Mark Nelson, in risposta alle dichiarazioni di algoritmi di compressione magici che appaiono in comp.compression, ha costruito un file binario di 415.241 byte dal contenuto altamente entropico, e ha lanciato una sfida pubblica di 100 dollari a chiunque scriva un programma che, insieme al suo input, sia più piccolo dei dati binari da lui forniti e sia in grado di ricostituirli senza errori.

Le FAQ del newsgroup comp.compression contengono una sfida di Mike Goldman che offre 5.000 dollari per un programma che possa comprimere dati casuali. Patrick Craig raccolse la sfida, ma invece di comprimere i dati, li divise in file separati che finivano tutti con il numero 5, che non era memorizzato come parte del file.
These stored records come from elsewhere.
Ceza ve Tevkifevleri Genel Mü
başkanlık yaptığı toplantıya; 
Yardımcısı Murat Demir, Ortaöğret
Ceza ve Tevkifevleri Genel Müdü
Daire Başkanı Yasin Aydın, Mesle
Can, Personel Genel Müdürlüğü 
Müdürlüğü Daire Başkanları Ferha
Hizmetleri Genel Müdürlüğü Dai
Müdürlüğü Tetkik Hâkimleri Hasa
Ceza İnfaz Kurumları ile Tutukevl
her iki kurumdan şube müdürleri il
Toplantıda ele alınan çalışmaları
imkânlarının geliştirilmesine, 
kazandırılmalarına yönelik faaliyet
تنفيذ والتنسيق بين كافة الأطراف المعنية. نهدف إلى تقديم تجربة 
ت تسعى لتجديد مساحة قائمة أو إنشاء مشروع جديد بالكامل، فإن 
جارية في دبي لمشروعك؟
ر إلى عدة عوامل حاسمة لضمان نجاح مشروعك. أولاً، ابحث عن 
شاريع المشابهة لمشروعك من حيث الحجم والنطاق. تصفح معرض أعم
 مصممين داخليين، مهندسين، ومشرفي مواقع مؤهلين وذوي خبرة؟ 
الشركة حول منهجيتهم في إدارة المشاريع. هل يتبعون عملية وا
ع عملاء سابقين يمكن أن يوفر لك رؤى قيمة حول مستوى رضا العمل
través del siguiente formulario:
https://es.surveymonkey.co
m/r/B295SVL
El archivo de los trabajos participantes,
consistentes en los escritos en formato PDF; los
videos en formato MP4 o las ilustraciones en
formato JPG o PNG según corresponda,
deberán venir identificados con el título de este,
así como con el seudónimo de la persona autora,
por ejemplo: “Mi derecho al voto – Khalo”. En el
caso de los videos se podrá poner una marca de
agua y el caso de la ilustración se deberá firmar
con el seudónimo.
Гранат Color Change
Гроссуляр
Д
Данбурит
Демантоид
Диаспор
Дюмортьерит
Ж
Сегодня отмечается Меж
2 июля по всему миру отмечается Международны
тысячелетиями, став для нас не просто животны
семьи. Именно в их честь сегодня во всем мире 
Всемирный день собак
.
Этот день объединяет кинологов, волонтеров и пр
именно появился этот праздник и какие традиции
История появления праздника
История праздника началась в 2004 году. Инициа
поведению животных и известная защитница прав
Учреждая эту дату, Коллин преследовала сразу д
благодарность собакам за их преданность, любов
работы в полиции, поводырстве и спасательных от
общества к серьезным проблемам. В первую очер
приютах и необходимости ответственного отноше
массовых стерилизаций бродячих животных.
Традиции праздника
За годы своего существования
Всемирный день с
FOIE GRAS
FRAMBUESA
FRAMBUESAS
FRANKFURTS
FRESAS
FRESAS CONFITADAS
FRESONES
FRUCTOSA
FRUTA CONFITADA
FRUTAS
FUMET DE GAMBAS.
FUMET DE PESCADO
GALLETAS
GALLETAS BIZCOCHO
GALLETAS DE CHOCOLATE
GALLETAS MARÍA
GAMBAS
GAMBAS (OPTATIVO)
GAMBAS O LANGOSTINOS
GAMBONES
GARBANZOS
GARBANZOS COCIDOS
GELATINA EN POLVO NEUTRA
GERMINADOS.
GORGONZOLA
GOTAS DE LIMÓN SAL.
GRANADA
Omettendo questo carattere, i file risultanti (più, secondo le regole, la dimensione del programma che li ha riassemblati) erano più piccoli del file originale. Tuttavia, nessuna compressione effettiva ha avuto luogo, e le informazioni memorizzate nei nomi dei file erano necessarie per riassemblarli nell’ordine corretto nel file originale, e queste informazioni non sono state prese in considerazione nel confronto delle dimensioni dei file. I file stessi non sono quindi sufficienti a ricostituire il file originale; anche i nomi dei file sono necessari. Patrick Craig è d’accordo sul fatto che non c’è stata alcuna compressione significativa, ma ha sostenuto che la formulazione della sfida in realtà non lo richiede. Una storia completa dell’evento, compresa la discussione sul fatto che la sfida sia stata tecnicamente soddisfatta o meno, è sul sito web di Patrick Craig.